Data to use —
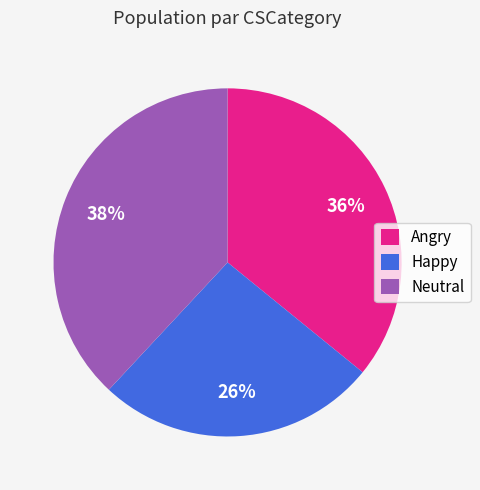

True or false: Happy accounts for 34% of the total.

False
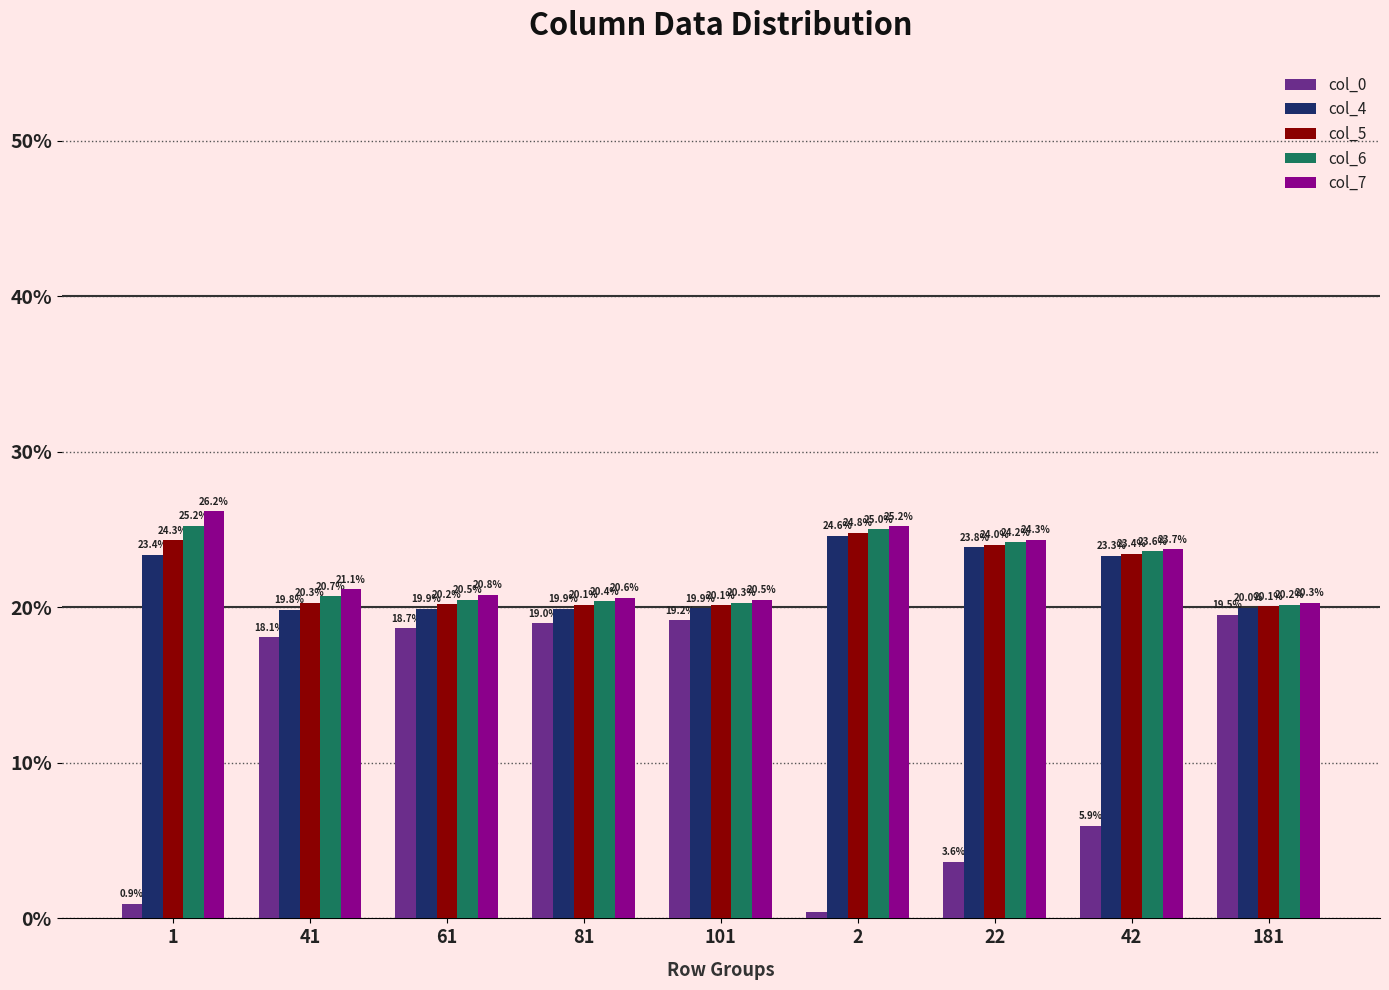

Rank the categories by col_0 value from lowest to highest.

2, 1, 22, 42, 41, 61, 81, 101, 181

Exercise goal — Rewrite all the items above, changing every "categories" to "groups" and keeping everything else the same. Omit the pictures.

Solution below —
True or false: Happy accounts for 34% of the total.

False

Rank the groups by col_0 value from lowest to highest.

2, 1, 22, 42, 41, 61, 81, 101, 181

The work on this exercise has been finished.